Fratelli d’Italia

The school bus pulls up to reveal our three children waving self-made Italian flags. It can mean only one thing. The official celebration of Italy’s 150th birthday is upon us. This being a thoroughly divided nation, it has of course been dubbed the Festival of Unity.

For months the children have been returning from school singing what must be one of the most improbable choruses of any national anthem: ‘Stringiamoci a coorte / Siamo pronti alla morte / Italia chiamo’ or ‘Let’s all stand together / We are ready to die / Italy has summoned us.’ They do this with their right hands over their hearts and big grins on their faces.

‘It’s absurd,’ observes the eight-year-old. ‘But then so is the British one.’ She has a point. Nonetheless she has learned all the verses, including arcane references to Scipio, the blood of the Poles and so on, and needs little prompting to sing the whole thing over and over.

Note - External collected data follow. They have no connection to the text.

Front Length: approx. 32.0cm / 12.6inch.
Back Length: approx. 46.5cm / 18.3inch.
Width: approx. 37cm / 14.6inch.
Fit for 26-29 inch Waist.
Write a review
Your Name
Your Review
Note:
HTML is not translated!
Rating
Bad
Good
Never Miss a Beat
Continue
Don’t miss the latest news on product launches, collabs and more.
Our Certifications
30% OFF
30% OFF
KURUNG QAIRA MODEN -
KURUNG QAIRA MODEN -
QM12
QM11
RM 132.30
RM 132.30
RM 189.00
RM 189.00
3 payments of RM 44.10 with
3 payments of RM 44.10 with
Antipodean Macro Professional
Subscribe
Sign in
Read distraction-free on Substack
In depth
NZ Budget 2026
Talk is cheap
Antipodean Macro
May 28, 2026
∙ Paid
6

Italy’s popular president Giorgio Napolitano leads the celebratory tour of Rome, including a visit to the monument to Italy’s hot-headed revolutionary Giuseppe Garibaldi. Silvio Berlusconi is forced to accompany him and draws whistles and calls of ‘Resign’ and ‘Buffoon’.

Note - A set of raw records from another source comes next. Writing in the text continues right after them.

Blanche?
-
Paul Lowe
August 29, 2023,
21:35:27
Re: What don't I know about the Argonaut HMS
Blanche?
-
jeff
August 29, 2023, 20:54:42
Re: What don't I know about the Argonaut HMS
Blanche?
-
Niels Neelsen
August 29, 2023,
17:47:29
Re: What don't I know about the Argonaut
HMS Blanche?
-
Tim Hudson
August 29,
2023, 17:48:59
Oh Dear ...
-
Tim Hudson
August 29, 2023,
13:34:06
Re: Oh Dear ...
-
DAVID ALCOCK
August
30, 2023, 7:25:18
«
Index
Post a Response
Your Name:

This is tame compared with the last day of Carnival — the traditional party to consume all the stuff that cannot be consumed during Lent — in our nearby village of Cornetto. This year, instead of dressing up as cartoon characters, the men of the village regaled themselves as full-bosomed, heavily made-up prostitutes and arrived in a bunga-bunga car, groping anyone they could lay hands on. There then appeared a Berlusconi character, who set up a large table and proceeded to hand out Viagra to residents of the village before being violently and graphically humped by the bunga-bunga ladies.

All this went on, needless to say, while the children of the village were towed around, watching, in a toy train pulled by a tractor. Who says there is no hope for this country? ‘Siam’ pronti alla morte…

Meanwhile:

More leaked phone taps suggest that Silvio’s advice to Ruby was to pretend to be insane. While Silvio would pretend to have believed that she (Moroccan) was Mubarak’s granddaughter. The great thing is that in Italy you can actually say this kind of stuff in court. There is also more detail from Ruby’s first police interview in which the Silvio link came up.